## EXERCISE BRIEF
Among the lines below, some may contain the string "receivables". Say how many do, and give nothing besides the number.

------

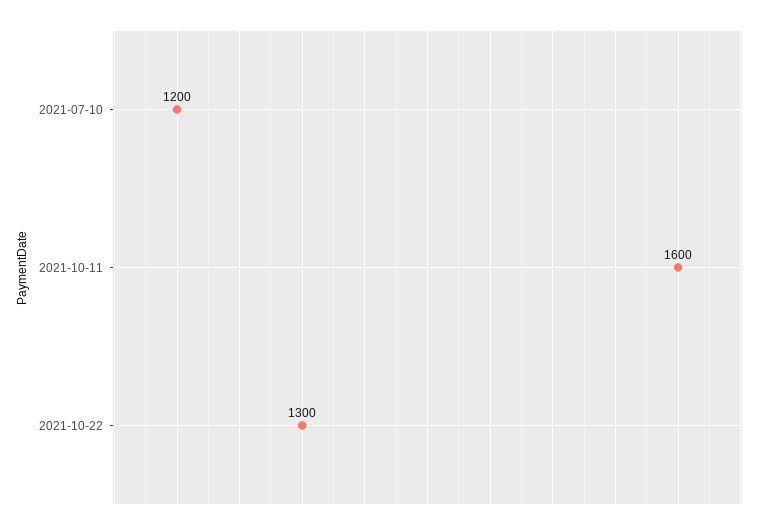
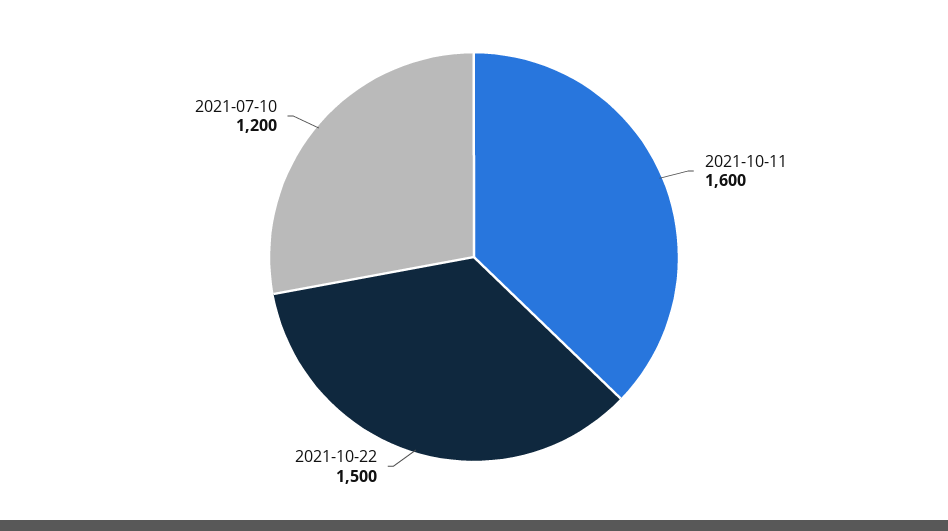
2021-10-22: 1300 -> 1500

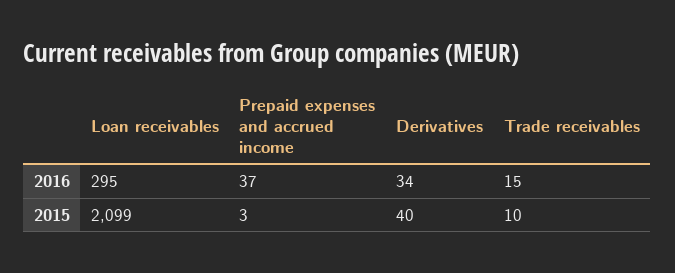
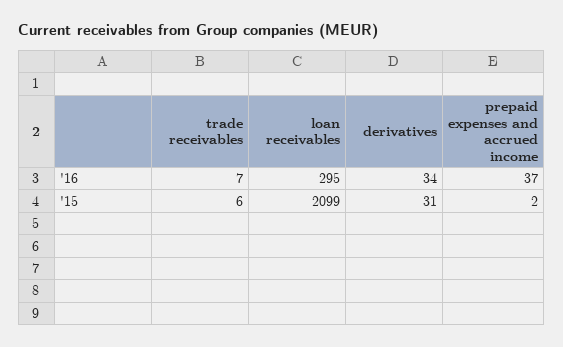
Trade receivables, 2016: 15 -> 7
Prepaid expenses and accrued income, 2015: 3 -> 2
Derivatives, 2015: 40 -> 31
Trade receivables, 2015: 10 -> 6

------

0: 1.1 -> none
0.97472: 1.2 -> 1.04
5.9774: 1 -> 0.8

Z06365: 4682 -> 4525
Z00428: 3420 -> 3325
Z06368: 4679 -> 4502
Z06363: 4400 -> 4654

------

## RESULT OF THIS TASK
2